The ONH analysis of DOA patients showed a significantly smaller optic disc area compared to c-LHON (p=0.004) and the same size compared to ch-LHON. Furthermore, the DOA patients showed a preservation of RNFL thickness values in all quadrants (average p<0.001, superior p<0.001, nasal p=0.04, inferior p=0.04), but the temporal compared to c-LHON and showed the same pattern of RNFL reduction with a better preservation of superior quadrant (p=0.02) compared to ch-LHON. Sp-LHON patients presented the same disc size of c-LHON and a better preservation of RNFL compared to the other group of patients.

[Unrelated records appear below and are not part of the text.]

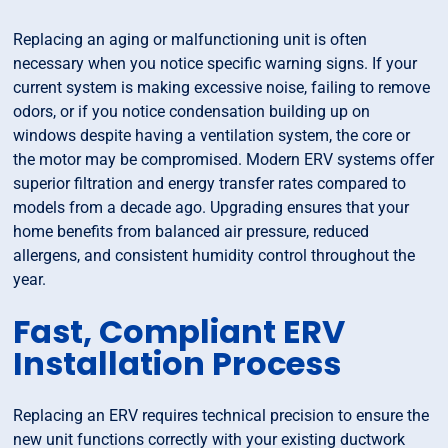
Replacing an aging or malfunctioning unit is often
necessary when you notice specific warning signs. If your
current system is making excessive noise, failing to remove
odors, or if you notice condensation building up on
windows despite having a ventilation system, the core or
the motor may be compromised. Modern ERV systems offer
superior filtration and energy transfer rates compared to
models from a decade ago. Upgrading ensures that your
home benefits from balanced air pressure, reduced
allergens, and consistent humidity control throughout the
year.
Fast, Compliant ERV
Installation Process
Replacing an ERV requires technical precision to ensure the
new unit functions correctly with your existing ductwork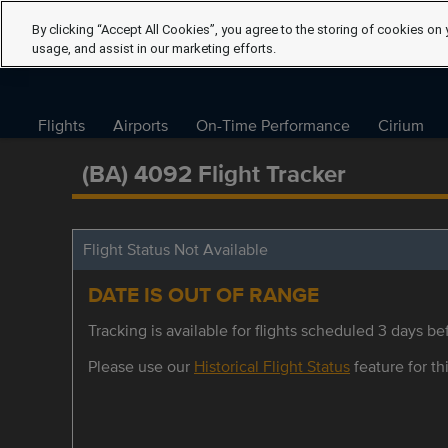
By clicking “Accept All Cookies”, you agree to the storing of cookies on 
usage, and assist in our marketing efforts.
Flights
Airports
On-Time Performance
Cirium
(BA) 4092 Flight Tracker
Flight Status Not Available
DATE IS OUT OF RANGE
Tracking is available for flights scheduled 3 days bef
Please use our
Historical Flight Status
feature for thi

Our results indicate that DOA patients present a pattern of RNFL loss significantly milder and have a significantly smaller optic disc size compared to classic LHON. Nevertheless, DOA patients showed a pattern of RNFL loss and an anatomical conformation of ONH very similar to childhood LHON. Sp-LHON patients, although a clinical presentation suggestive of DOA, have a different pattern of mild optic disc involvement. ONH morphology can differentiate DOA and LHON. However, LHON subgroups with early onset may overlap with DOA in their ONH characteristics, suggesting some common steps in the pathologic mechanism.